Ok, I admit that there are a few items that I would be devastated to lose – like my wedding ring, laptop (a writer’s entire life!) or photos of my family. But you know what? It’s just stuff. I could replace all of those things, with the exception of the photos, I suppose. But even then, another family member might have the means to replace them (negatives, slides, CDs).

Here’s the other thing about stuff: it doesn’t love you back. When your engagement ring is lodged between the pipes of your plumbing system, it’s not crying out, “Find me! You need me! You can’t live without me!”

As ridiculous as that sounds, far too many people place far too much value on physical items.

Is it sad to lose items when they hold strong sentimental value? Yes. But we quickly forget that it’s only the item that’s gone, and not the emotion it represents. If you’re married, your husband doesn’t get flushed down the toilet with your ring (no smart comments, please). Ring or not, you’re still married, and you still have the memories of that day he got down on one knee to give you that precious object. Maybe you lost an item from a loved one who is no longer living. Again, it is upsetting, especially because that person is no longer in your life, yet the item’s loss holds no sway when it comes to the love you will always have for that person.

Time.com’s “It’s Your Money” section covered a recent study by UNH psychology professor Edward Lemay and his colleagues at Yale that explored the relationship between stuff and the deep human need for security, love and acceptance.
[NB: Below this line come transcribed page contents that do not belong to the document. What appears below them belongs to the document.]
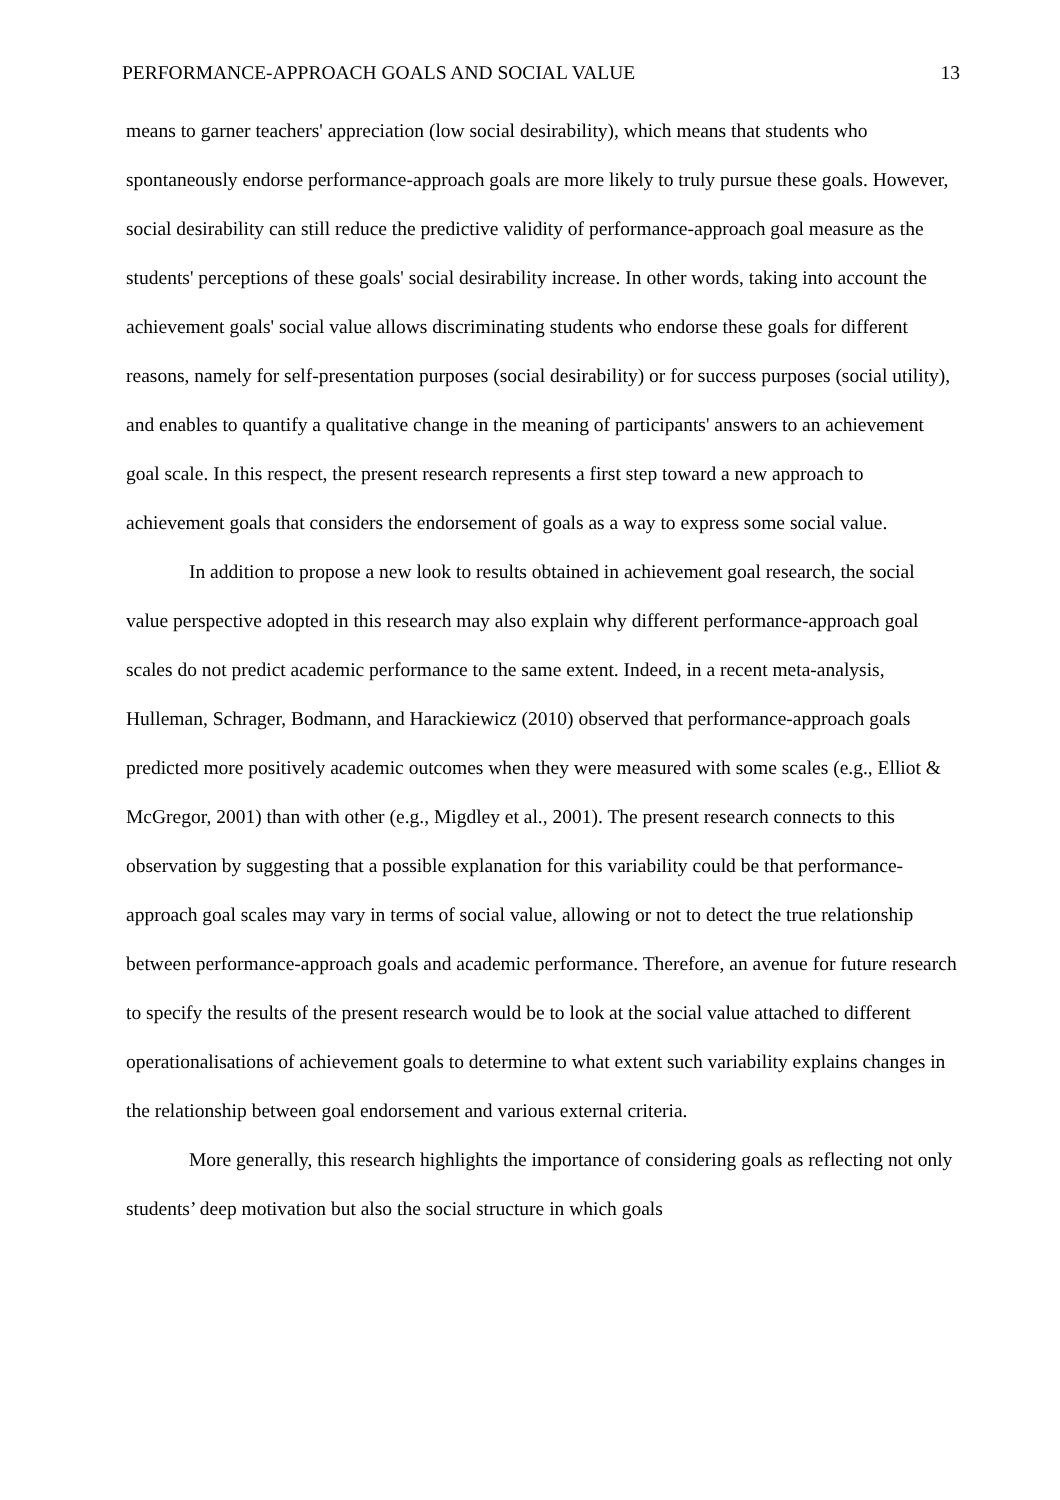PERFORMANCE-APPROACH GOALS AND SOCIAL VALUE 13
means to garner teachers' appreciation (low social desirability), which means that students who spontaneously endorse performance-approach goals are more likely to truly pursue these goals. However, social desirability can still reduce the predictive validity of performance-approach goal measure as the students' perceptions of these goals' social desirability increase. In other words, taking into account the achievement goals' social value allows discriminating students who endorse these goals for different reasons, namely for self-presentation purposes (social desirability) or for success purposes (social utility), and enables to quantify a qualitative change in the meaning of participants' answers to an achievement goal scale. In this respect, the present research represents a first step toward a new approach to achievement goals that considers the endorsement of goals as a way to express some social value.
In addition to propose a new look to results obtained in achievement goal research, the social value perspective adopted in this research may also explain why different performance-approach goal scales do not predict academic performance to the same extent. Indeed, in a recent meta-analysis, Hulleman, Schrager, Bodmann, and Harackiewicz (2010) observed that performance-approach goals predicted more positively academic outcomes when they were measured with some scales (e.g., Elliot & McGregor, 2001) than with other (e.g., Migdley et al., 2001). The present research connects to this observation by suggesting that a possible explanation for this variability could be that performance-approach goal scales may vary in terms of social value, allowing or not to detect the true relationship between performance-approach goals and academic performance. Therefore, an avenue for future research to specify the results of the present research would be to look at the social value attached to different operationalisations of achievement goals to determine to what extent such variability explains changes in the relationship between goal endorsement and various external criteria.
More generally, this research highlights the importance of considering goals as reflecting not only students’ deep motivation but also the social structure in which goals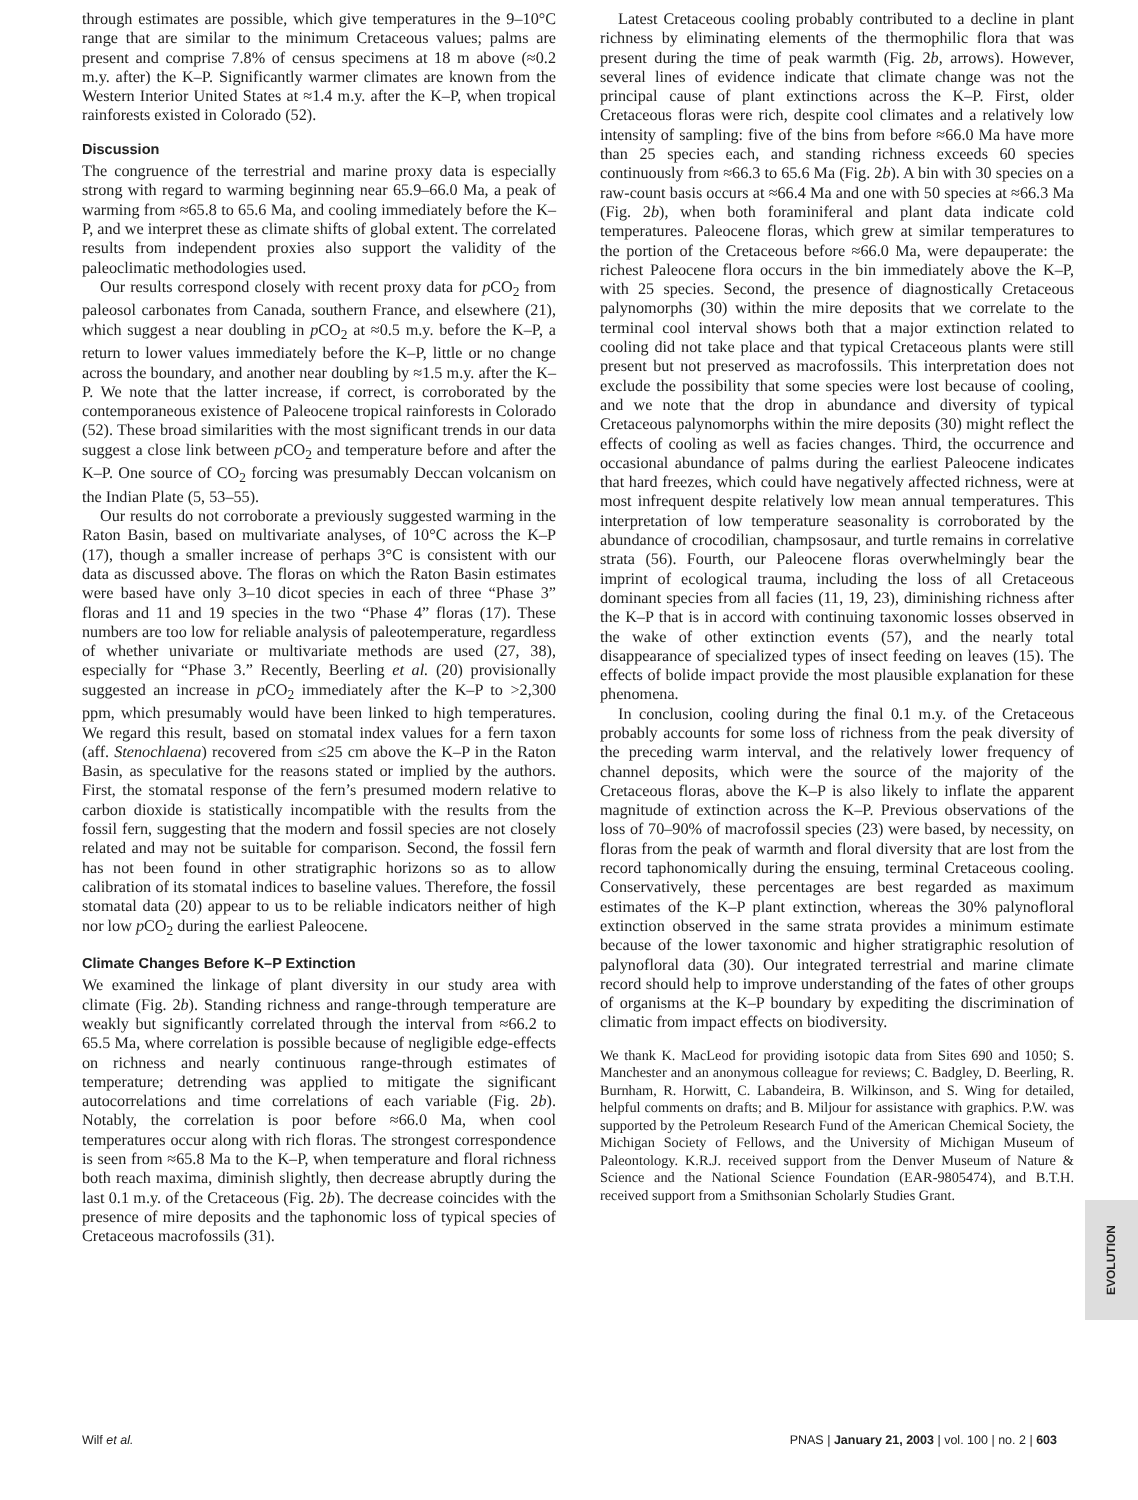through estimates are possible, which give temperatures in the 9–10°C range that are similar to the minimum Cretaceous values; palms are present and comprise 7.8% of census specimens at 18 m above (≈0.2 m.y. after) the K–P. Significantly warmer climates are known from the Western Interior United States at ≈1.4 m.y. after the K–P, when tropical rainforests existed in Colorado (52).
Discussion
The congruence of the terrestrial and marine proxy data is especially strong with regard to warming beginning near 65.9–66.0 Ma, a peak of warming from ≈65.8 to 65.6 Ma, and cooling immediately before the K–P, and we interpret these as climate shifts of global extent. The correlated results from independent proxies also support the validity of the paleoclimatic methodologies used.
Our results correspond closely with recent proxy data for p CO<sub>2</sub> from paleosol carbonates from Canada, southern France, and elsewhere (21), which suggest a near doubling in p CO<sub>2</sub> at ≈0.5 m.y. before the K–P, a return to lower values immediately before the K–P, little or no change across the boundary, and another near doubling by ≈1.5 m.y. after the K–P. We note that the latter increase, if correct, is corroborated by the contemporaneous existence of Paleocene tropical rainforests in Colorado (52). These broad similarities with the most significant trends in our data suggest a close link between p CO<sub>2</sub> and temperature before and after the K–P. One source of CO<sub>2</sub> forcing was presumably Deccan volcanism on the Indian Plate (5, 53–55).
Our results do not corroborate a previously suggested warming in the Raton Basin, based on multivariate analyses, of 10°C across the K–P (17), though a smaller increase of perhaps 3°C is consistent with our data as discussed above. The floras on which the Raton Basin estimates were based have only 3–10 dicot species in each of three “Phase 3” floras and 11 and 19 species in the two “Phase 4” floras (17). These numbers are too low for reliable analysis of paleotemperature, regardless of whether univariate or multivariate methods are used (27, 38), especially for “Phase 3.” Recently, Beerling et al. (20) provisionally suggested an increase in p CO<sub>2</sub> immediately after the K–P to >2,300 ppm, which presumably would have been linked to high temperatures. We regard this result, based on stomatal index values for a fern taxon (aff. Stenochlaena) recovered from ≤25 cm above the K–P in the Raton Basin, as speculative for the reasons stated or implied by the authors. First, the stomatal response of the fern’s presumed modern relative to carbon dioxide is statistically incompatible with the results from the fossil fern, suggesting that the modern and fossil species are not closely related and may not be suitable for comparison. Second, the fossil fern has not been found in other stratigraphic horizons so as to allow calibration of its stomatal indices to baseline values. Therefore, the fossil stomatal data (20) appear to us to be reliable indicators neither of high nor low p CO<sub>2</sub> during the earliest Paleocene.
Climate Changes Before K–P Extinction
We examined the linkage of plant diversity in our study area with climate (Fig. 2b). Standing richness and range-through temperature are weakly but significantly correlated through the interval from ≈66.2 to 65.5 Ma, where correlation is possible because of negligible edge-effects on richness and nearly continuous range-through estimates of temperature; detrending was applied to mitigate the significant autocorrelations and time correlations of each variable (Fig. 2b). Notably, the correlation is poor before ≈66.0 Ma, when cool temperatures occur along with rich floras. The strongest correspondence is seen from ≈65.8 Ma to the K–P, when temperature and floral richness both reach maxima, diminish slightly, then decrease abruptly during the last 0.1 m.y. of the Cretaceous (Fig. 2b). The decrease coincides with the presence of mire deposits and the taphonomic loss of typical species of Cretaceous macrofossils (31).
Latest Cretaceous cooling probably contributed to a decline in plant richness by eliminating elements of the thermophilic flora that was present during the time of peak warmth (Fig. 2b, arrows). However, several lines of evidence indicate that climate change was not the principal cause of plant extinctions across the K–P. First, older Cretaceous floras were rich, despite cool climates and a relatively low intensity of sampling: five of the bins from before ≈66.0 Ma have more than 25 species each, and standing richness exceeds 60 species continuously from ≈66.3 to 65.6 Ma (Fig. 2b). A bin with 30 species on a raw-count basis occurs at ≈66.4 Ma and one with 50 species at ≈66.3 Ma (Fig. 2b), when both foraminiferal and plant data indicate cold temperatures. Paleocene floras, which grew at similar temperatures to the portion of the Cretaceous before ≈66.0 Ma, were depauperate: the richest Paleocene flora occurs in the bin immediately above the K–P, with 25 species. Second, the presence of diagnostically Cretaceous palynomorphs (30) within the mire deposits that we correlate to the terminal cool interval shows both that a major extinction related to cooling did not take place and that typical Cretaceous plants were still present but not preserved as macrofossils. This interpretation does not exclude the possibility that some species were lost because of cooling, and we note that the drop in abundance and diversity of typical Cretaceous palynomorphs within the mire deposits (30) might reflect the effects of cooling as well as facies changes. Third, the occurrence and occasional abundance of palms during the earliest Paleocene indicates that hard freezes, which could have negatively affected richness, were at most infrequent despite relatively low mean annual temperatures. This interpretation of low temperature seasonality is corroborated by the abundance of crocodilian, champsosaur, and turtle remains in correlative strata (56). Fourth, our Paleocene floras overwhelmingly bear the imprint of ecological trauma, including the loss of all Cretaceous dominant species from all facies (11, 19, 23), diminishing richness after the K–P that is in accord with continuing taxonomic losses observed in the wake of other extinction events (57), and the nearly total disappearance of specialized types of insect feeding on leaves (15). The effects of bolide impact provide the most plausible explanation for these phenomena.
In conclusion, cooling during the final 0.1 m.y. of the Cretaceous probably accounts for some loss of richness from the peak diversity of the preceding warm interval, and the relatively lower frequency of channel deposits, which were the source of the majority of the Cretaceous floras, above the K–P is also likely to inflate the apparent magnitude of extinction across the K–P. Previous observations of the loss of 70–90% of macrofossil species (23) were based, by necessity, on floras from the peak of warmth and floral diversity that are lost from the record taphonomically during the ensuing, terminal Cretaceous cooling. Conservatively, these percentages are best regarded as maximum estimates of the K–P plant extinction, whereas the 30% palynofloral extinction observed in the same strata provides a minimum estimate because of the lower taxonomic and higher stratigraphic resolution of palynofloral data (30). Our integrated terrestrial and marine climate record should help to improve understanding of the fates of other groups of organisms at the K–P boundary by expediting the discrimination of climatic from impact effects on biodiversity.
We thank K. MacLeod for providing isotopic data from Sites 690 and 1050; S. Manchester and an anonymous colleague for reviews; C. Badgley, D. Beerling, R. Burnham, R. Horwitt, C. Labandeira, B. Wilkinson, and S. Wing for detailed, helpful comments on drafts; and B. Miljour for assistance with graphics. P.W. was supported by the Petroleum Research Fund of the American Chemical Society, the Michigan Society of Fellows, and the University of Michigan Museum of Paleontology. K.R.J. received support from the Denver Museum of Nature & Science and the National Science Foundation (EAR-9805474), and B.T.H. received support from a Smithsonian Scholarly Studies Grant.
EVOLUTION
Wilf et al. PNAS | January 21, 2003 | vol. 100 | no. 2 | 603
It’s a fascinating piece – as is the study. Read the brief blog post now.

Read more about the study here.

The death of a friend or family member – or any other traumatic personal loss (getting fired after 40 years on the job, experiencing divorce, etc.) – these trying times are what often turns the focus to items. People will let you down, people will leave you, people will break your trust; stuff won’t. Stuff might get legs and walk away (as my husband surmises, those legs that walk his stuff away belong to me), stuff might get warped and damaged over time, stuff might get lost and mysteriously resurface years later.

However, as I said before, stuff won’t love you back. If you’re trying to fill the void that the pain which is part of life has left, don’t do it with more stuff.

Most Americans have far too much stuff in their homes, in storage units, in sheds, in garages, and elsewhere. We’ve cluttered our lives with things we don’t need or use, and we get overwhelmed at the thought of sorting through it, so it just sits. Collects. Piles up.

Consequently, when it’s time to move, or when a loved one passes away, the family is left with the unenviable task of sifting through decades of debris.

We’re all guilty: seniors, boomers, GenXers. So I’m going to throw out a challenge here… this week, fill one box (just one!) with stuff you don’t need or use, and get rid of it. Give it away, throw it away, whatever. Remove it from your home. I guarantee you won’t miss it.